My Miscarriage

It is hard for me to remember the day but it's still stuck in my memory as clear as seeing myself type this.
It was July 5th, 2010 and I was already late two weeks. I kept telling myself my period is just late there is no need to panic. I started spotting on July 4th and thought everything was okay.
July 5th was a Monday and that meant the weekly outing with my dad and my siblings. I was sitting on the couch, waiting for my father to pick my sister and I up.Then the pain started.
I started to have severe pain and I tried not to cry. I even started to feel dizzy. After getting the courage to get up and go to the restroom my sister started to notice I wasn't okay but I convinced her otherwise.
I went to the restroom and there it was. I kept bleeding and the physical pain continued for days. My ex took me to the doctors and they insisted on doing another pregnancy test for "just in case" situations.
My nights were filled with nightmares.

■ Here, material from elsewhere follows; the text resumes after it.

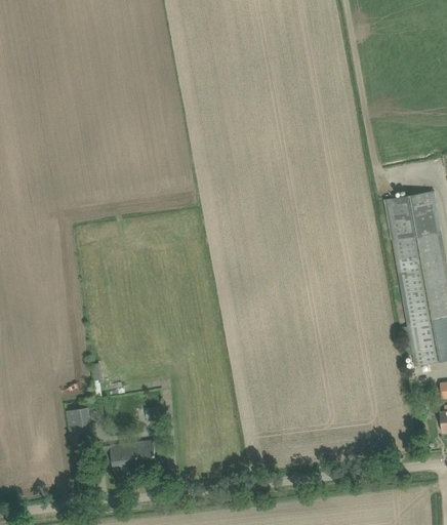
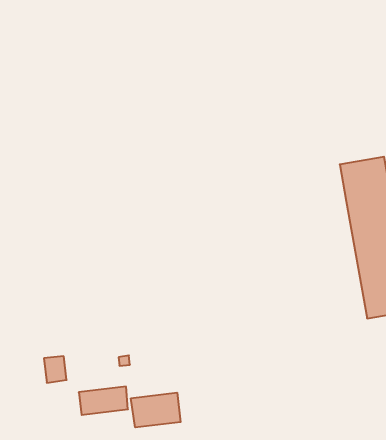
building: none -> [131,393,181,427]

The most requiring one was me sitting up on a hospital bed and a nurse hands me my new born baby. I felt so happy and the infant was in my arms and the next thing you now the baby would disappear from my arms and I would be all alone in a dark room.
For the people I confided in they told me things happen for a reason and that there will be the time when I will become a mom.

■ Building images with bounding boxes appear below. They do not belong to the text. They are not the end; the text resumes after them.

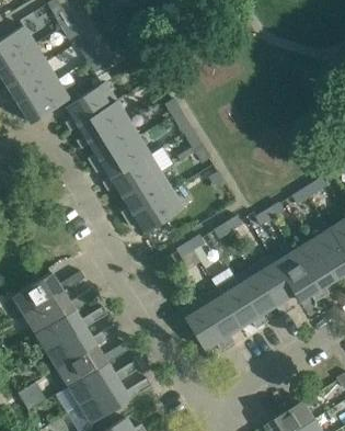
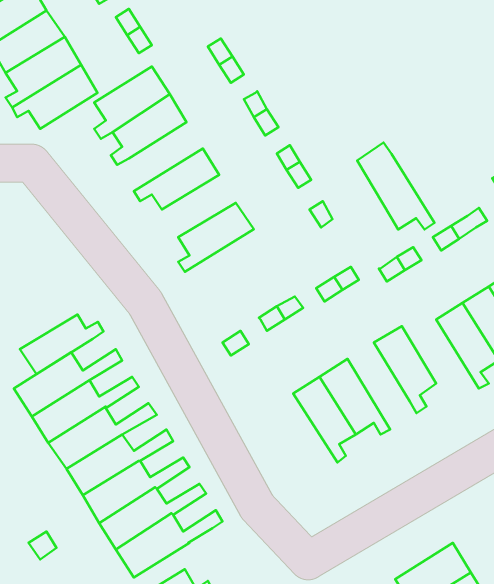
building: [88,120,138,166] -> none
building: [103,155,160,196] -> none
building: [126,191,183,234] -> none
building: [271,243,322,302] -> [357,142,434,230]
building: none -> [20,314,104,374]
building: [234,266,276,325] -> none
building: [180,300,228,351] -> none

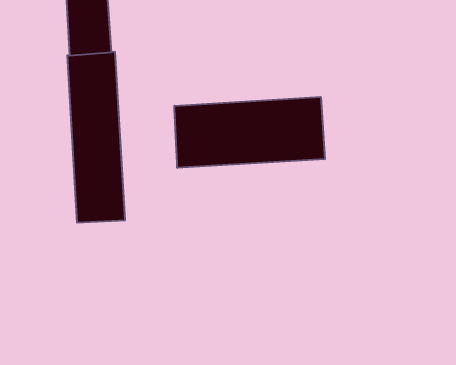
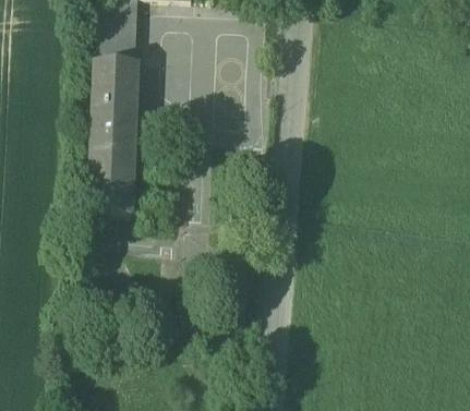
building: [174,97,325,168] -> none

It's been almost been almost two years and half since it happened and it still hurts. I still have nightmares but not as constant. I envy the women who have kids and I wish that each time a woman miscarries that I could be with her and tell her she is not alone and there is still time to become a mom.
tigerlily4 tigerlily4
26-30, F
2 Responses Dec 8, 2012

Very sorry to hear about your loss. Unfortunately you will always have it in back of my mind. My niece had the same issue and it hurt her bad. It is nice that you have good parents. I hope you talk with your mother.god bless girl. You are an inspiration to others.

i'm sorry that happened to you. everything does happen for a reason.